Leonardo estendeu a mão para me oferecer ajuda para levantar e aceitei. Percebi suas íris verdes passando pelo meu corpo.

— Você tá se dedicando bastante ultimamente. Tá ficando forte, Rebeca. — Ele abriu um sorriso. Apesar de não faltar flertes em nossas interações, eu sabia que aquele era apenas um elogio sincero: — Tá linda.

Por impulso, observei meu reflexo no espelho de corpo inteiro que também havíamos trazido para a academia improvisada. Sempre tive um corpo atlético graças aos esportes, mas pela primeira vez estava malhando para ganhar músculos. Eu gostava do que via: da curva dos meus bíceps, do abdome que começava a marcar, do cabelo preso num rabo-de-cavalo lateral que já passava dos ombros, deixando evidente a parte agora permanentemente raspada.

Exceto a cicatriz. Eu odiava a cicatriz.

Enquanto ainda nos recuperávamos do combate contra o grupo de Klaus, numa época em que os meus machucados lembravam do constante perigo que era o mundo pós-apocalíptico, a presença dela não me incomodava. Porém, com o passar dos meses (já estávamos em março e a realidade de que havia um ano desde o começo do apocalipse aos poucos se estabelecia) e um constante esforço de todo o grupo para replicar um ambiente que pelo menos nos permitia lembrar de um tempo mais tranquilo... Ela se tornava desconcertante.
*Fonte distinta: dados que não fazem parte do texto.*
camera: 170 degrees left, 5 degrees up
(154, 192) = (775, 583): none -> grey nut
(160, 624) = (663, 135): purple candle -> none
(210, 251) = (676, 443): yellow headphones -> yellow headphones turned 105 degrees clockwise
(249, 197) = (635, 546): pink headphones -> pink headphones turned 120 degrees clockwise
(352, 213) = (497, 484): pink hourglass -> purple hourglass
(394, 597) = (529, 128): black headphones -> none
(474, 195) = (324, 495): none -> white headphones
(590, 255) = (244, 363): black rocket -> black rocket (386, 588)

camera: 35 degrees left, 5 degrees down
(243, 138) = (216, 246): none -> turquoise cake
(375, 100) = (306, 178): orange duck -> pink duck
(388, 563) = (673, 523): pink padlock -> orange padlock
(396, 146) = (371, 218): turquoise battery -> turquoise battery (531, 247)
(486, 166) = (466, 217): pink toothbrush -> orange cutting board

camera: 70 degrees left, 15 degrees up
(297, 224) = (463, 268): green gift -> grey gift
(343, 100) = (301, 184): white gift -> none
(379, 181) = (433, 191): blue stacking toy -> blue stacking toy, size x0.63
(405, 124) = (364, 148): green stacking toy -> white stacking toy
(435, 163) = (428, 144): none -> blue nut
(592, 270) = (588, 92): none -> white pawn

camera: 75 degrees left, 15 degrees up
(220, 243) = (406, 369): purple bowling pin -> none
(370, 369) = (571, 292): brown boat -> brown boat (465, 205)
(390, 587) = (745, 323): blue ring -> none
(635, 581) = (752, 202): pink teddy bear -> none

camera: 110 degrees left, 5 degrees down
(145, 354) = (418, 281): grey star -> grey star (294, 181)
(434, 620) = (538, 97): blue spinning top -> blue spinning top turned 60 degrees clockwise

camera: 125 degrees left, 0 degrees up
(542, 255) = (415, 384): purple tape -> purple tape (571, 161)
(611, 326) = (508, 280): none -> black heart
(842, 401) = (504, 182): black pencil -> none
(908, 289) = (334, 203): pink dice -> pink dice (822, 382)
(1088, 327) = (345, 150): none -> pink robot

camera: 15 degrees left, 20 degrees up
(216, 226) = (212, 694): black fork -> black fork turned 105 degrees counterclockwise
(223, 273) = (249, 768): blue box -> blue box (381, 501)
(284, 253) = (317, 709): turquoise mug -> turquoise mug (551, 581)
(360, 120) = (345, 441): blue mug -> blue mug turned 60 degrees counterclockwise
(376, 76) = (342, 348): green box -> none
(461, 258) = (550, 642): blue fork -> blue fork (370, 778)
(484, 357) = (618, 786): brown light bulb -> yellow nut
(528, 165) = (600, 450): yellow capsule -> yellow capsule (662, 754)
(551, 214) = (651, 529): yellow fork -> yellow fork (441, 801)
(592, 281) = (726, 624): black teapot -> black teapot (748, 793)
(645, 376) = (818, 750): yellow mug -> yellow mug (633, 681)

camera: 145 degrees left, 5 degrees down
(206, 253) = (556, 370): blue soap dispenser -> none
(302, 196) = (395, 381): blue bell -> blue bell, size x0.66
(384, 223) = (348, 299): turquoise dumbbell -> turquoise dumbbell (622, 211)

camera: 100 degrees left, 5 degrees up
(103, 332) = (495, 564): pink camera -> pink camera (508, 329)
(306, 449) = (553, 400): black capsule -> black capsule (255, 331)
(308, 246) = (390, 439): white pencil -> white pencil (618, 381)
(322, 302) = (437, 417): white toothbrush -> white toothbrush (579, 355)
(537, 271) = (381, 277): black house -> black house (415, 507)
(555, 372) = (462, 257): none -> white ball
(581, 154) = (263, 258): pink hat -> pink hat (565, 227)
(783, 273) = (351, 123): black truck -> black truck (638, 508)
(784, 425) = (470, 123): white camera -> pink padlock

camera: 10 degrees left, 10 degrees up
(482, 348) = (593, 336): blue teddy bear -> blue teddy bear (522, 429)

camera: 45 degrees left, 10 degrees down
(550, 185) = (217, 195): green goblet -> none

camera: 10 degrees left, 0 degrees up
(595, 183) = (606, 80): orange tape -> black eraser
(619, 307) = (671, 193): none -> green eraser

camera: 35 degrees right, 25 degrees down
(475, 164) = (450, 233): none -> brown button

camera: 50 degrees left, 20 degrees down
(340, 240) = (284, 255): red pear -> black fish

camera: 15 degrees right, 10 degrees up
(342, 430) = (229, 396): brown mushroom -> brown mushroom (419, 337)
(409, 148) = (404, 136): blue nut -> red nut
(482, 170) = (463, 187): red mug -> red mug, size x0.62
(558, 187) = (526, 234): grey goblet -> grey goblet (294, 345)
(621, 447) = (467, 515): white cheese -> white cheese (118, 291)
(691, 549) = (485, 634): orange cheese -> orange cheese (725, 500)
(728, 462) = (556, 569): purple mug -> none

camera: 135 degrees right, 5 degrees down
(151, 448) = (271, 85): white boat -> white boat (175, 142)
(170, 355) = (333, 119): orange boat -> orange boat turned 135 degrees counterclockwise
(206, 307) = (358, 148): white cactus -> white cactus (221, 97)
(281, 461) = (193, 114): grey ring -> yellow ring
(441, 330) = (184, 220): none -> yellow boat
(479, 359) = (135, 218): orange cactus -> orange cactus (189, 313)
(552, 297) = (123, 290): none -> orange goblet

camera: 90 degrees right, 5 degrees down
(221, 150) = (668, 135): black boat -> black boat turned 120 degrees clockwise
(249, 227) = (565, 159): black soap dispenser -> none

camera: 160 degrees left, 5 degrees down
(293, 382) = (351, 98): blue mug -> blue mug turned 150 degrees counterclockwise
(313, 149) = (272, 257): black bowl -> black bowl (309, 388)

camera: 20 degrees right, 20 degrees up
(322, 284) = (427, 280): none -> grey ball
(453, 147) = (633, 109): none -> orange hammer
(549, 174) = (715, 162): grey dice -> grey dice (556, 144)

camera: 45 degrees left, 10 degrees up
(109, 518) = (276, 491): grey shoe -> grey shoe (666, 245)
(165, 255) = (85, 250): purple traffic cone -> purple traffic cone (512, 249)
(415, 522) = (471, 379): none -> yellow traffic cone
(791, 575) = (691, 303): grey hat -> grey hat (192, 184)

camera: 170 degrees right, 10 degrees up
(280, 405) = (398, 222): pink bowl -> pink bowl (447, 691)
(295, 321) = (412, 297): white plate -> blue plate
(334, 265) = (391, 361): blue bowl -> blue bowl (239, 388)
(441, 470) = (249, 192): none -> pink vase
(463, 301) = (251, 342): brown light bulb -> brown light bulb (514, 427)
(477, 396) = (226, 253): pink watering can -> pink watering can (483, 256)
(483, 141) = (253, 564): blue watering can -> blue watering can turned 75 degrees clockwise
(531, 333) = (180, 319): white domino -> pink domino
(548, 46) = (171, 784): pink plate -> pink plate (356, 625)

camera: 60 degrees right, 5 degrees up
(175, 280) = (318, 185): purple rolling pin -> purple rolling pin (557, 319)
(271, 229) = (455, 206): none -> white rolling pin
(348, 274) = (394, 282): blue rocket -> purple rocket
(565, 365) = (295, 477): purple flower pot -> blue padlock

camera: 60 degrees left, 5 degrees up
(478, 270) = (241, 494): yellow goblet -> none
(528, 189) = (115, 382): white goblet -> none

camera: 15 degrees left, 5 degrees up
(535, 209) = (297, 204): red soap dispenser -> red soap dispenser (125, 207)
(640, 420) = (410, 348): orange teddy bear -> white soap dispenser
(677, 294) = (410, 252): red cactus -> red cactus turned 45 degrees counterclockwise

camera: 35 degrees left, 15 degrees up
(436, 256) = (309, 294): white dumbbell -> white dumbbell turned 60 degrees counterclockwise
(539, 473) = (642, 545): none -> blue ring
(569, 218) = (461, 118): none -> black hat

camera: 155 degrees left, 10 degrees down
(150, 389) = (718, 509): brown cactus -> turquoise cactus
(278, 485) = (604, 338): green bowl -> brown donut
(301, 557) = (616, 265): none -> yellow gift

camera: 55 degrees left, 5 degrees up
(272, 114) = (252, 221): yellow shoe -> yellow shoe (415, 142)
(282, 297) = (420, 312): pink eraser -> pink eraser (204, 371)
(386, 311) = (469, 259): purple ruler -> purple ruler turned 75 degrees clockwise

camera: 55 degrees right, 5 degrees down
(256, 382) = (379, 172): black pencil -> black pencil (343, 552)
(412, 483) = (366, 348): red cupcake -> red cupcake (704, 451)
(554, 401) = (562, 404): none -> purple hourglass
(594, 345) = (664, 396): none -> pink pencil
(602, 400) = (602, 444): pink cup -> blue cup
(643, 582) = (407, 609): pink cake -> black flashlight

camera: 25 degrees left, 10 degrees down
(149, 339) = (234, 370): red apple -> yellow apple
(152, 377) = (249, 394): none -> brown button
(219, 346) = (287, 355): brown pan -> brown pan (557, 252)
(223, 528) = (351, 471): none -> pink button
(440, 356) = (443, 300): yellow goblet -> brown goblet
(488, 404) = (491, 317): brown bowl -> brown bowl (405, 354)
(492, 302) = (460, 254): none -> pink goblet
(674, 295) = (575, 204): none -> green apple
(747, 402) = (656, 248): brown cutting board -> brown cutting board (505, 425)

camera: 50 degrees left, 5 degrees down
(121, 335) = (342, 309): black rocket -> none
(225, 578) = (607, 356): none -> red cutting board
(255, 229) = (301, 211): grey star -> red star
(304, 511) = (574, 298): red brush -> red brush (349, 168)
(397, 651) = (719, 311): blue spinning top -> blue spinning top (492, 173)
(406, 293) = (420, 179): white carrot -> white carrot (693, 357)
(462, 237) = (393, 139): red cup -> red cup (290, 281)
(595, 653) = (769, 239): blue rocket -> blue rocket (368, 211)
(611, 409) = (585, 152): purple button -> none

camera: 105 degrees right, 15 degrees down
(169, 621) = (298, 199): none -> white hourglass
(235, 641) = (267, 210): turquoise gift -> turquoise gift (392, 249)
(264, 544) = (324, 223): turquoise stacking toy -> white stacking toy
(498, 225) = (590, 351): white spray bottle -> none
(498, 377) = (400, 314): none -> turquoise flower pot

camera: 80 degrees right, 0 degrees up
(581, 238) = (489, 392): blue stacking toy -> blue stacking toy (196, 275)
Ainda saíamos em buscas e, infelizmente, o combate contra zumbis não estava nem perto de se tornar raro, mas voltar para casa passou a ser bom. Encontrar pessoas tão diferentes umas das outras, e ainda assim cujos rostos se tornaram reconfortantemente familiares; perceber como todos davam seu máximo para ajudar uns aos outros e criar um lugar onde valesse a pena viver; ver as crianças brincando, os cachorros correndo na grama verde e a vida ressurgindo... E, às vezes, até mesmo me permitir fechar os olhos ao anoitecer sentindo plena tranquilidade.

Então, mesmo que propositalmente desviasse o olhar de espelhos de rosto, eventualmente eu revia a cicatriz. O pedaço de pele rosado e retorcido que devorava o fim da minha sobrancelha e subia até a linha do cabelo, se estendendo pela lateral da cabeça. As duas linhas queimadas com o atiçador de brasa no meu braço, apesar de mais escuras e feias, pelo menos eram fáceis de esconder. A do rosto, porém, sempre seria um fantasma me relembrando do pesadelo que vivi. Do pesadelo em que coloquei todos.

— Obrigada — sussurrei, depois de tempo demais, e olhei nos olhos de Leonardo quando sorri. Então adicionei, em tom divertido: — professor.

Ele estava limpando o suor do rosto numa toalha, mas deixou uma risada escapar. Era brincadeira apenas em partes, pois Leonardo realmente era nosso "instrutor" de musculação — claro que mais por estar acostumado a treinar do que por ter estudo formal.